Solid-state and vacuum thermoelements
H. J. Goldsmid
Marlow Industries, Inc., 10451 Vista Park Road, Dallas, Texas, 75238 USA and School of Physics, University of New South Wales, Sydney 2052, Australia
Although there is no thermodynamic limit to the dimensionless thermoelectric figure of merit, ZT, a number of authors have reached the conclusion that this quantity will never exceed 4. This prediction was made before the advent of low-dimensional systems and when it seemed to be very difficult to find values of ZT in excess of unity, particularly at ordinary temperatures. Now there are reliable reports of ZT substantially greater than unity for special configurations (e.g. nanostructures) of established thermoelectric materials at room temperature and for conventional thermocouples made from some of the newer compounds at elevated temperatures. It therefore seems to be an appropriate time to review the prediction of an upper limit for ZT.
There seems to be no reason to increase the bound on ZT for bulk materials but a significantly higher value of, perhaps, 20 may be possible for superlattices, quantum wires and quantum dots, through an improvement in the power factor. It is possible that the efficiency or coefficient of performance may rise to about half the Carnot cycle limit.

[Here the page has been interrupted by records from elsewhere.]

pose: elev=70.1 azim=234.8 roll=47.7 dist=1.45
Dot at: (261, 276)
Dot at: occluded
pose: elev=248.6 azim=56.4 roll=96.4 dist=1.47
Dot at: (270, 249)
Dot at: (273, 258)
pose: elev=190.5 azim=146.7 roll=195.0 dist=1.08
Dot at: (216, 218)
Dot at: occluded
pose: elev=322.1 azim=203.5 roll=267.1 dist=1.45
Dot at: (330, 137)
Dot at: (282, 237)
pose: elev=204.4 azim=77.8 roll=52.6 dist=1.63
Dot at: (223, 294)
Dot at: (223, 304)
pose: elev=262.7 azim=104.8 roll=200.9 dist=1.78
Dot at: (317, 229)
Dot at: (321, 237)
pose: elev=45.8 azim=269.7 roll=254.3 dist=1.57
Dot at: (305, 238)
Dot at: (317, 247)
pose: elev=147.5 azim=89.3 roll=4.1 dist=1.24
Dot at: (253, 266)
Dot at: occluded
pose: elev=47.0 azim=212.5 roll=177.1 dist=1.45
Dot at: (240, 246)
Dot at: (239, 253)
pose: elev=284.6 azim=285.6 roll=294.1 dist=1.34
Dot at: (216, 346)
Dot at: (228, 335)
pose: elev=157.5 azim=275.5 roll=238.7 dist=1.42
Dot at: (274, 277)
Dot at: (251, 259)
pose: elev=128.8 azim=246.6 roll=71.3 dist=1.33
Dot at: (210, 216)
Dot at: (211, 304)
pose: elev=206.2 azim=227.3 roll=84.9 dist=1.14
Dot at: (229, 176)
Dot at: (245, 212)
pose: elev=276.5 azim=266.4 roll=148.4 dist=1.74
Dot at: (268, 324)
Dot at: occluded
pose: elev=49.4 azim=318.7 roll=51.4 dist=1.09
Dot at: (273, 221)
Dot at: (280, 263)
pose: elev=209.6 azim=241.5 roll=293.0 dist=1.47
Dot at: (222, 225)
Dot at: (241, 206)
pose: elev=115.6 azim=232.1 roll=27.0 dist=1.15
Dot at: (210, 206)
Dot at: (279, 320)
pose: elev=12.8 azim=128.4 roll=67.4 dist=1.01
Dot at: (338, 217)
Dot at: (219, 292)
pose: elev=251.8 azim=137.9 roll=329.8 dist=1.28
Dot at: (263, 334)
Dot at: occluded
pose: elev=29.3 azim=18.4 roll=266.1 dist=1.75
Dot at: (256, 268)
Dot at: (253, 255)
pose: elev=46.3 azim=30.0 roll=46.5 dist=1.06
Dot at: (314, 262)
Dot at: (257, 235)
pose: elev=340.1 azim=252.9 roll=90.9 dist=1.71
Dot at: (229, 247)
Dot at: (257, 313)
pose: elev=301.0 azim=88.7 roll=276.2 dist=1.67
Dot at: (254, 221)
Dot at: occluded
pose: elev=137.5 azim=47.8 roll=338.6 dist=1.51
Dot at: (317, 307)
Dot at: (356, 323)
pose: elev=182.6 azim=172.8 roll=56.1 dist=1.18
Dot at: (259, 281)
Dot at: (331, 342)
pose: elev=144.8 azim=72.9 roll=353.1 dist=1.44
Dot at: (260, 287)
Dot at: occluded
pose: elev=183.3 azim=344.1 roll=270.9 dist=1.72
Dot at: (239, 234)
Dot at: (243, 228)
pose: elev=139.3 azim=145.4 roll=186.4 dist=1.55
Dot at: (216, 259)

Both a high power factor and a low thermal conductivity are important in a thermoelectric material, but the latter quantity in the solid state cannot be less than the lattice contribution. Transport in a vacuum is, therefore, a highly attractive proposition. There now seems to be a reasonable chance that the problems associated with vacuum thermionic converters at moderate temperatures may eventually be overcome. If this happens, these devices should be as good as the best that one can now predict for thermoelectric converters. It is envisaged that energy converters of the future may combine solid-state and vacuum technologies.